The witness had heard that witches sometimes crowned themselves with fire; and this thing troubled her even then, for the lady had not acted like herself, but turned red and white in the same breath, and spoke sharply, as she had never done before. The witness had not wished to stay in the room after that. When Barbara Stafford came out she looked very anxious, and asked Goody Brown not to mention any thing about the stones she had seen, or the rich garments packed in her trunk, as the farm-house stood in a lonely place, and the knowledge that such things could be found there might tempt robbers, she said.
This request, and the evident anxiety of the prisoner, had given the witness some troubled thoughts, but she had not really considered the fiery stones as witch ornaments till after Barbara Stafford's visit that night, when the shadows swarmed so thickly along her path.
Here the judge asked if the prisoner's trunk had been searched, and was answered that a thorough examination had been made, but no jewels found.
Then Goody Brown remembered another event. One day she had gone down to the wharf to carry her husband's dinner to him on shipboard, and was returning home, when a young man, who looked like a foreigner, came from the direction of her dwelling, carrying a small travelling-bag in his hand. He passed her, walking fast, and lifting his hat as if she had been a lady.
But what was there in this to implicate the prisoner?

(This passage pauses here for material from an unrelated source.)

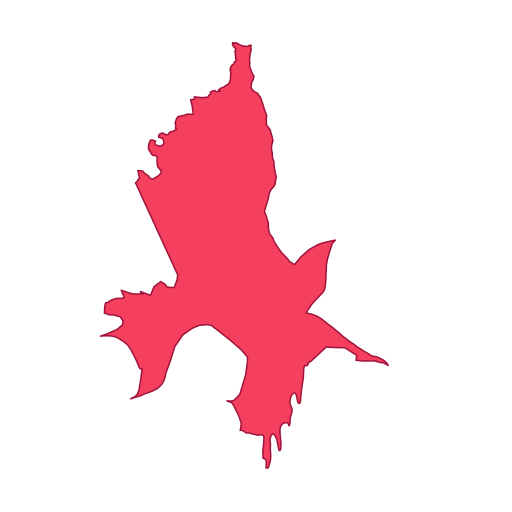 the district of Hutan, Jawa Tengah, Indonesia, rotated 277°
{"feature_id": "22746128B69994664325988", "entity_name": "Hutan", "entity_type": "district", "adm_level": 2, "iso_a3": "IDN", "parent_name": "Indonesia", "parent_adm1": "Jawa Tengah", "projection": "orthographic", "projection_center": [110.358, -7.173], "detail": "fine", "context": "isolated", "style": "filled", "palette": "rose", "viewbox_px": 512, "rotation_deg": 277, "n_neighbors": 0, "source": "geoboundaries", "source_scale": "gbopen_adm2", "svg_char_len": 6054}
<svg xmlns="http://www.w3.org/2000/svg" viewBox="0 0 512 512"><g transform="rotate(277 256 256)"><path d="M206.8,145.2L204.7,148.0L204.2,145.2L203.6,141.4L203.4,137.7L204.0,133.9L205.0,129.4L205.4,126.6L202.0,128.3L201.9,128.7L199.0,130.1L197.8,128.9L196.9,122.6L194.7,117.7L192.1,114.8L191.1,112.4L187.1,112.0L180.9,112.5L179.7,118.2L180.2,120.9L179.1,128.7L175.5,131.8L171.7,132.1L166.5,127.4L160.7,118.0L157.8,112.0L157.2,111.0L157.9,112.8L158.5,116.8L158.9,120.5L159.0,121.7L158.8,124.8L158.0,128.5L154.9,135.0L152.2,139.3L148.1,143.0L138.8,149.3L130.5,154.1L129.8,155.1L130.0,156.9L126.0,156.7L119.2,156.6L108.6,156.2L104.6,155.1L102.0,153.4L98.7,148.5L99.3,149.6L99.5,150.2L100.3,151.7L100.8,152.9L100.9,153.1L101.3,153.9L101.6,154.7L102.1,155.9L102.4,156.8L103.5,159.0L104.9,161.0L105.8,162.7L106.9,165.0L108.3,167.7L109.6,170.1L110.8,171.8L112.4,174.2L114.7,176.2L116.8,177.9L119.6,179.3L122.3,180.1L125.1,180.6L128.5,180.8L132.8,181.7L135.7,182.5L138.7,183.1L140.1,183.5L146.7,184.7L156.3,186.5L168.5,192.8L173.7,198.3L176.5,201.6L180.4,208.5L182.0,216.7L181.6,220.6L179.3,223.9L179.1,224.6L168.9,241.3L161.1,252.8L154.6,259.9L149.2,260.4L136.6,260.2L116.8,256.8L110.1,251.9L108.8,248.2L108.8,244.4L107.3,250.0L103.7,252.9L94.2,259.0L89.7,261.0L87.6,261.9L87.3,261.8L81.0,261.7L81.4,263.3L80.7,264.8L80.3,265.6L79.1,267.9L79.6,270.2L79.3,271.7L78.9,274.5L78.9,275.6L78.5,278.1L78.3,279.5L79.0,281.7L79.1,284.3L78.6,285.3L77.1,286.0L69.8,286.5L62.8,286.6L55.4,287.8L55.7,287.8L56.1,288.4L55.5,290.0L54.5,290.8L52.4,291.4L49.0,291.6L47.5,291.6L46.8,292.1L46.8,293.0L47.2,293.7L47.9,294.2L50.5,294.6L52.2,294.9L55.5,295.2L59.5,295.0L66.3,293.7L70.7,293.4L73.2,292.7L75.8,292.3L78.2,292.5L80.7,293.4L81.5,294.3L81.1,295.6L80.0,296.7L76.9,298.8L72.5,300.3L67.2,302.0L65.8,302.8L65.8,303.4L67.4,304.0L72.8,303.7L82.2,301.6L86.8,300.9L89.6,301.2L92.3,302.4L93.2,303.7L94.1,305.3L94.3,306.9L94.1,307.9L93.3,308.6L91.7,309.2L91.8,309.8L94.4,310.1L97.7,309.8L100.8,309.9L105.2,310.7L107.2,310.6L109.1,310.2L111.3,308.8L113.9,307.7L115.9,307.4L118.2,307.4L120.8,307.9L123.2,308.9L124.5,310.0L124.8,311.2L124.4,312.0L123.3,312.7L121.3,313.5L120.8,313.7L116.4,315.1L115.0,316.2L115.0,317.0L115.6,317.6L117.4,317.9L121.2,317.6L124.4,317.5L128.4,317.5L136.8,317.7L141.6,317.8L148.6,317.2L151.5,317.2L153.3,317.9L153.4,319.6L153.6,320.3L155.6,320.9L157.7,322.0L158.0,323.2L173.5,336.2L174.3,336.3L174.2,338.9L174.5,341.8L174.5,342.5L174.6,344.0L175.6,353.4L175.6,355.9L173.9,359.2L170.1,367.3L169.2,368.0L164.7,368.1L164.8,374.8L166.5,387.6L166.1,387.5L165.5,392.2L165.5,395.3L163.6,400.4L163.0,401.0L163.2,400.8L165.4,399.1L167.9,395.8L169.1,393.0L169.4,392.1L170.6,388.2L170.8,386.3L170.8,384.2L171.2,382.2L172.4,380.3L174.4,375.4L178.1,367.6L180.2,364.1L182.1,360.4L183.3,357.9L185.0,355.4L186.5,352.5L188.9,349.2L191.3,345.4L194.1,341.2L196.4,337.1L196.5,336.8L198.7,333.4L201.7,328.4L203.8,323.6L204.9,319.2L205.3,315.4L205.6,312.8L208.3,313.8L211.0,315.3L215.2,317.4L217.6,319.1L220.7,321.3L224.5,324.2L228.2,326.9L231.2,328.2L235.1,328.4L239.6,328.3L242.8,328.0L246.6,327.7L251.3,327.4L255.2,327.0L258.7,327.1L261.7,327.3L266.9,328.1L273.2,329.3L277.9,330.3L281.5,332.9L281.6,333.0L277.5,321.7L275.4,317.0L270.2,309.7L267.7,306.8L260.6,300.7L252.2,295.2L254.8,289.6L256.4,288.4L259.6,284.6L262.8,280.6L268.6,275.4L273.4,271.7L275.6,270.8L279.7,266.9L283.5,265.3L290.5,264.1L297.7,260.9L301.3,258.9L313.9,261.1L320.2,261.6L324.1,263.0L326.4,264.8L329.8,266.3L333.2,266.2L337.0,266.6L340.4,265.1L347.6,263.0L352.1,262.2L355.2,260.5L359.9,259.6L364.8,258.2L368.7,258.1L372.1,258.8L376.7,257.3L383.1,254.6L387.6,250.3L392.7,249.6L396.6,249.5L402.8,246.4L408.6,243.8L413.8,241.3L417.8,237.5L418.6,235.1L420.3,232.5L422.1,230.7L424.8,230.5L428.8,230.7L430.4,231.7L431.9,231.7L434.1,232.2L436.4,230.3L439.4,228.6L442.6,226.9L445.6,226.3L447.3,226.3L448.0,226.0L449.3,225.7L450.5,225.6L452.2,225.6L453.6,225.7L455.2,225.5L456.7,225.6L458.2,225.9L459.2,225.9L460.4,226.2L461.5,225.5L464.5,225.5L464.5,224.6L464.3,224.2L463.8,222.9L463.3,222.6L462.7,220.6L462.9,219.6L463.0,217.5L462.9,216.4L463.3,215.2L463.5,214.4L463.8,213.5L464.4,212.7L464.8,211.2L465.2,210.1L464.7,209.1L464.7,208.1L464.8,206.8L463.8,206.7L463.5,207.6L462.6,207.4L461.4,207.8L460.1,209.5L459.6,210.4L458.6,210.6L457.4,210.8L456.9,210.1L456.2,210.3L455.3,210.5L454.9,210.6L453.9,211.0L453.2,211.2L452.5,211.2L451.8,211.7L450.7,211.4L449.4,211.8L447.8,212.5L446.5,211.8L446.2,211.0L445.3,211.0L443.8,210.3L442.9,209.4L442.3,208.7L440.8,208.1L440.4,208.2L439.4,207.7L438.5,207.4L437.4,208.5L436.9,207.9L435.8,208.2L434.4,208.7L427.8,209.1L424.0,208.2L419.9,203.6L418.0,200.2L417.7,200.0L416.3,198.6L415.3,200.1L414.3,196.9L414.2,196.1L414.7,195.6L415.2,195.0L414.9,194.2L414.5,192.8L413.9,191.9L413.0,190.7L411.6,191.3L409.5,189.5L407.7,188.7L406.6,183.1L406.4,175.5L404.2,175.9L403.1,172.1L402.8,172.2L399.9,173.3L397.5,174.3L392.9,175.4L390.2,176.3L388.9,176.1L388.7,173.8L388.5,170.9L387.7,168.6L386.7,168.0L386.5,165.9L385.5,163.7L385.0,161.8L382.6,160.4L380.1,159.9L377.7,159.6L375.7,160.5L374.1,160.4L372.9,160.6L372.0,161.8L369.3,157.8L368.9,156.0L367.3,154.6L365.8,153.9L365.3,152.0L366.0,150.4L366.6,148.2L366.1,146.9L365.5,146.1L364.9,145.2L363.5,144.7L362.0,144.9L361.7,147.1L361.2,148.8L361.1,149.1L358.9,150.2L356.3,151.0L354.6,149.5L353.3,147.5L353.7,144.3L354.1,142.8L355.8,141.6L357.7,142.3L358.4,139.7L358.4,137.9L357.8,137.0L356.4,136.6L354.3,136.0L350.8,136.0L348.5,136.5L346.6,138.3L344.5,139.8L343.3,141.4L343.4,143.1L343.0,144.9L342.2,145.7L340.9,145.9L339.3,146.1L337.5,146.3L336.1,146.6L332.9,147.4L329.7,150.5L329.6,151.7L327.4,151.5L325.2,150.6L324.0,149.7L322.5,147.6L320.8,145.8L319.9,144.3L320.0,142.8L320.4,140.9L322.2,139.8L323.8,136.7L324.8,135.1L326.4,133.3L326.6,131.9L326.5,130.1L326.5,129.1L326.2,128.3L325.3,128.8L321.4,130.0L319.2,130.9L317.3,129.6L315.2,128.8L314.0,127.5L228.3,180.2L227.7,180.6L222.8,180.6L214.6,178.6L214.3,171.6L216.9,169.3L219.0,164.6L213.1,158.5L204.1,156.1L206.8,145.2Z" fill="#f43f5e" stroke="#9f1239" stroke-width="1.5"/></g></svg>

Nothing, only that same man had come to the house to ask for a drink of milk on the very day that Barbara was rescued from the waves, and the housewife had caught a glimpse of him coming out of her room as she lay sleeping there. Besides, the boxes which had disappeared so strangely were his property. More than this. When Goody went back to her house she found the door open, and the trunk in which Barbara Stafford had packed the witch crown had been moved from its place. The lock was secure. But she knew that it had been opened, by a girdle of blue ribbon which hung over the edge, and was half shut in.
Was this all the witness had to say?
Yes; she knew nothing more, except that in every thing the lady had been kind and gentle in her house—more like an angel of light than a witch. She had again and again heard her praying in the night. Besides, she had given her money to buy a marble grave-stone for the two children who had left her house so lonesome.